Red
Well-Known Member
OK, but this paragraph spoke volumes for myself. I’m a baby boomer, if that means anything re how I feel, which he captures perfectly in this paragraph:David Brooks is a hack.
“Until January 20, 2025, I didn’t realize how much of my very identity was built on this faith in my country’s goodness—on the idea that we Americans are partners in a grand and heroic enterprise, that our daily lives are ennobled by service to that cause. Since January 20, as I have watched America behave vilely—toward our friends in Canada and Mexico, toward our friends in Europe, toward the heroes in Ukraine and President Volodymyr Zelensky in the Oval Office—I’ve had trouble describing the anguish I’ve experienced. Grief? Shock? Like I’m living through some sort of hallucination? Maybe the best description for what I’m feeling is moral shame: To watch the loss of your nation’s honor is embarrassing and painful”.

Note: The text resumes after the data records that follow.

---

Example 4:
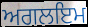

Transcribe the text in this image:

ਅਗਲਇਮ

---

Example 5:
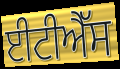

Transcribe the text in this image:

ਈਟੀਐੱਸ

That paragraph matches my own feelings. 100%. Some, in my generation, feel that everything changed in the United States on 11/22/63, when JFK was killed. I can understand that. The “death of Camelot” did seem like a an inflection point that ended idealism in the American experiment. Still does for many who were alive at that time. Vietnam and Watergate drove me away from being an engaged citizen. For decades. But, Trump’s appearance resulted in the feelings and attitude described in the above paragraph by Brooks.
He may be a hack, but his feelings match my own, perfectly, in what he’s saying, and I appreciate him for that truth. What he is saying is the very loss I feel, and millions of other Americans, of that I am certain. Trump made me realize I still cared. I didn’t realize how much I still gave a damn. And what I care about is the loss of what Brooks nails in the above paragraph. I know what that feels like. And, for any American who does know these feelings, it’s a tremendous loss. Call him what you want, he nailed how all this affected myself.